Exploring further, we wondered if the predictive power of value certainty might be driven entirely by its relationship with value estimate. That is, we wanted to check if the information contained in the value certainty reports beyond what they convey about the value estimates themselves would be useful in predicting choice. We predicted that, all else equal on a particular trial, the option with the higher value estimate certainty would be the chosen option. To test this, we ran, for each participant, a logistic regression of choices against the difference in value estimate ratings as well as the difference in value certainty reports (choice = beta0 + beta1∗dV + beta2∗dC + ε). Prior to running the regression, we first z-scored value estimate ratings and value certainty reports separately for each participant. Balanced accuracy remained at 77% (p < 0.001). As with the previous models, there was no bias (mean beta0 = −0.042, p = 0.231), and the inverse temperature for value difference was positive and significant (mean beta1 = 1.626, p < 0.001). Notably, the inverse temperature for certainty difference was also positive and significant (mean beta2 = 0.185, p < 0.001) (see Figure 10). The regression function we used orthogonalizes regressors sequentially when calculating beta weights (i.e., here dC was orthogonalized to dV), so the impact of dC was truly separate from the impact of dV. This suggests that not only did the participants consider the difference in value estimates when choosing their preferred options, but they also considered the difference in value certainty irrespective of the value estimates.
Figure 10. Cross-participant mean beta weights from GLM logistic regression of trial-by-trial value estimate difference (dV) and value certainty difference (dC) onto choice (error bars represent s.e.m., significance stars represent: ***p < 0.001).

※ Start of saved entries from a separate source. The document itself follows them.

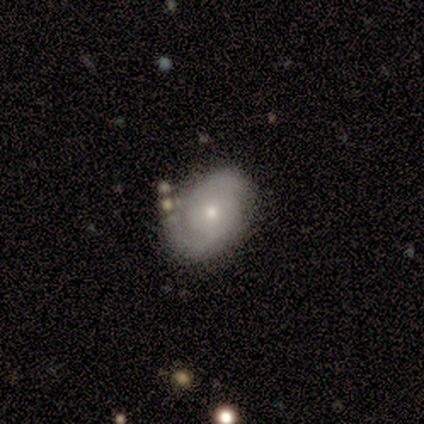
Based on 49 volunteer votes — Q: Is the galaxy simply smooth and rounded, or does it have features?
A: featured or disk — 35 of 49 (71%).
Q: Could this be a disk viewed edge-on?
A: no — 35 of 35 (100%).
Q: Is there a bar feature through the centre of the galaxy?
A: no — 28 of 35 (80%).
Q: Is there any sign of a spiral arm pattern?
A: yes — 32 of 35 (91%).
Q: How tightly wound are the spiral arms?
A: tight — 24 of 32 (75%).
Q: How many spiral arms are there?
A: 2 — 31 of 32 (97%).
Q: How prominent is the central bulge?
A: small — 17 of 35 (49%).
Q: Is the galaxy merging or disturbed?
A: none — 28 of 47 (60%).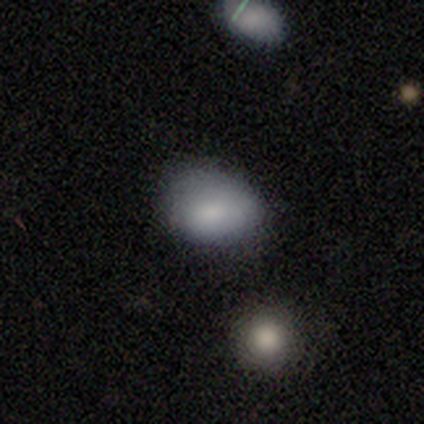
Volunteers were most divided on "merging": none: 48%, minor disturbance: 36%, major disturbance: 9%, merger: 7%. More confident: smooth or featured — smooth (79%); how rounded — in between (60%).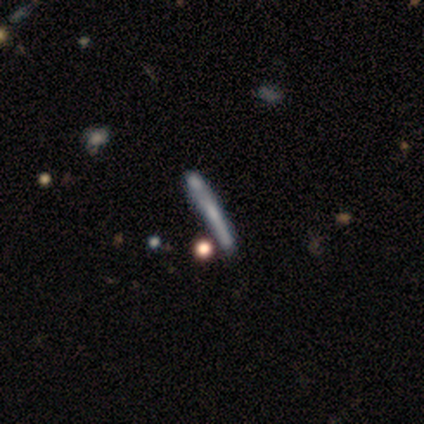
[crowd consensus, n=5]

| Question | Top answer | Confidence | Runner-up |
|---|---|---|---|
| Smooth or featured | featured or disk | 60% | smooth (40%) |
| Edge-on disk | yes | 100% | — |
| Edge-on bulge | none | 67% | rounded (33%) |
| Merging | none | 80% | merger (20%) |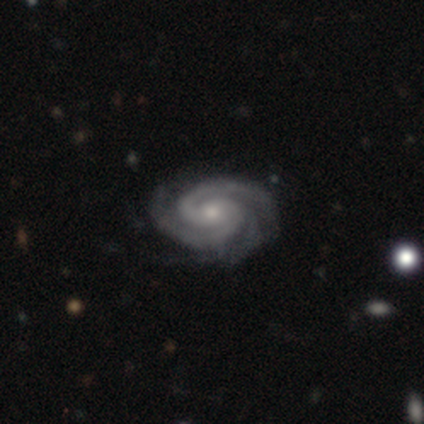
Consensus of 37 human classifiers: featured or disk 95%, star or artifact 5%, smooth 0%. Down the decision tree: edge-on disk — no (100%); bar — no (74%); spiral arms — yes (100%); spiral arm count — 2 (57%); spiral winding — tight (80%); bulge size — small (54%); merging — none (71%).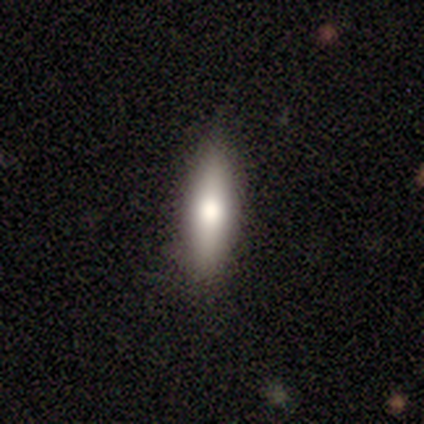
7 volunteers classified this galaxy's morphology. Smooth or featured? 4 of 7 (57%) said featured or disk. Edge-on disk? 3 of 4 (75%) said yes. Edge-on bulge? 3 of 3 (100%) said rounded. Merging? 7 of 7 (100%) said none.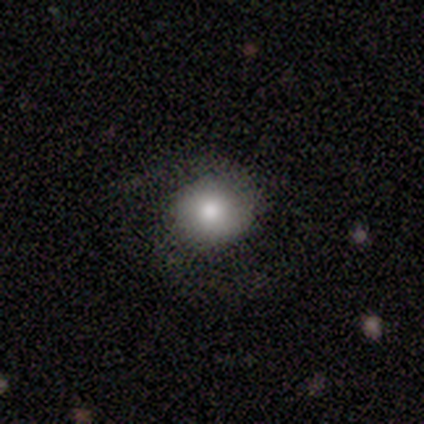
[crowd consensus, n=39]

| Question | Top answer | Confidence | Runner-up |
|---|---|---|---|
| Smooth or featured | smooth | 62% | featured or disk (28%) |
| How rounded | round | 83% | in between (17%) |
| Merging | none | 69% | minor disturbance (17%) |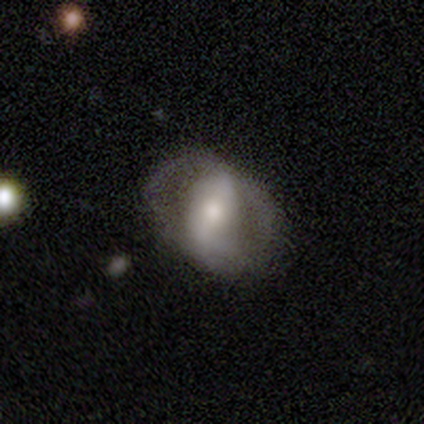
Smooth or featured?
  - featured or disk: 100% *
  - smooth: 0%
  - star or artifact: 0%
Edge-on disk?
  - no: 100% *
  - yes: 0%
Bar?
  - weak: 50% * (tied)
  - no: 50% * (tied)
  - strong: 0%
Spiral arms?
  - no: 100% *
  - yes: 0%
Bulge size?
  - moderate: 50% * (tied)
  - none: 50% * (tied)
  - dominant: 0%
  - large: 0%
  - small: 0%
Merging?
  - none: 100% *
  - minor disturbance: 0%
  - major disturbance: 0%
  - merger: 0%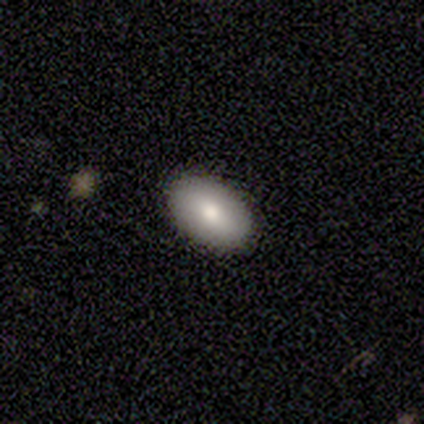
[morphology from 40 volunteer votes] A smooth galaxy with no disk features (80%) that is in between round and cigar-shaped (97%).

Vote fractions:
- Smooth or featured? smooth: 80% / featured or disk: 15% / star or artifact: 5%
- How rounded? in between: 97% / cigar-shaped: 3% / round: 0%
- Merging? none: 89% / minor disturbance: 5% / major disturbance: 5% / merger: 0%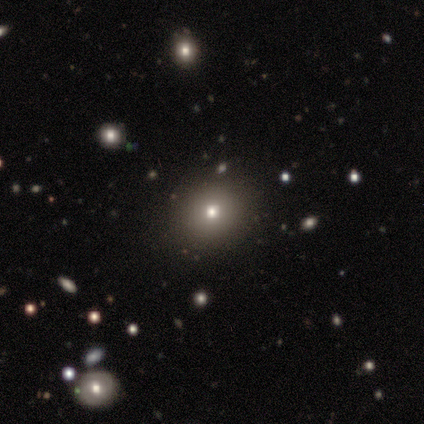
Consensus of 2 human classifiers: Morphology: type=smooth (100%); roundness=round (100%); merging=none (50%, tied with minor disturbance).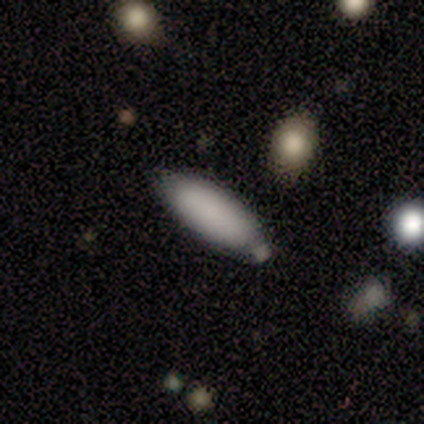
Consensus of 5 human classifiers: Smooth or featured?
  - smooth: 100% *
  - featured or disk: 0%
  - star or artifact: 0%
How rounded?
  - in between: 80% *
  - cigar-shaped: 20%
  - round: 0%
Merging?
  - none: 60% *
  - minor disturbance: 40%
  - major disturbance: 0%
  - merger: 0%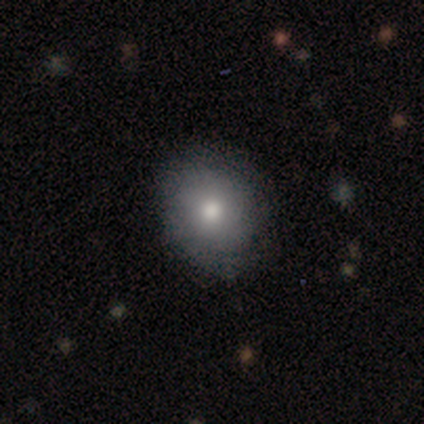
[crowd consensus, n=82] This appears to be a smooth galaxy with no disk features (79%) that is round (72%). Merging: none (45%).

After testing our hypotheses, we next performed a series of analyses to try to replicate previously reported results showing how value estimate certainty impacts a variety of dependent variables during choice (Lee and Daunizeau, 2020a,b). Specifically, we checked whether choice confidence, response time, or choice-induced preference change changed as a function of value estimate certainty. For our measure of choice-induced preference change, we used the spreading of alternatives, defined as the post- minus pre-choice rating for the chosen option minus the post- minus pre-choice rating for the rejected option. For each of the above dependent variables, we ran a linear regression using absolute value estimate difference (vDiff) and summed value estimate certainty (cSum) as regressors. We removed an average of five trials per participant for having outlier RT (RT > median + 3∗MAD), and z-scored all variables within participant. For choice confidence, we found that both independent variables had positive beta weights, as predicted (mean for vDiff = 0.276, p < 0.001; mean for cSum = 0.068, p = 0.016; two-sided t-tests). For response time, we found that both independent variables had negative beta weights, as predicted, although only vDiff was significant (mean beta for vDist = −0.206, p < 0.001; mean beta for cSum = −0.011, p = 0.586; two-sided t-tests). For spreading of alternatives, we found that both independent variables had negative beta weights, as predicted (mean beta for vDiff: −0.277, p < 0.001; mean beta for cSum: −0.045, p = 0.048; two-sided t-tests) (see Figure 11).
Figure 11. Cross-participant mean beta weights from GLM regressions of trial-by-trial absolute value estimate difference (vDiff) and summed value estimate certainty (cSum) onto choice confidence, choice response time, and spreading of alternatives (left set of plots); same, using certainty of only the chosen option (right set of plots) (error bars represent s.e.m.).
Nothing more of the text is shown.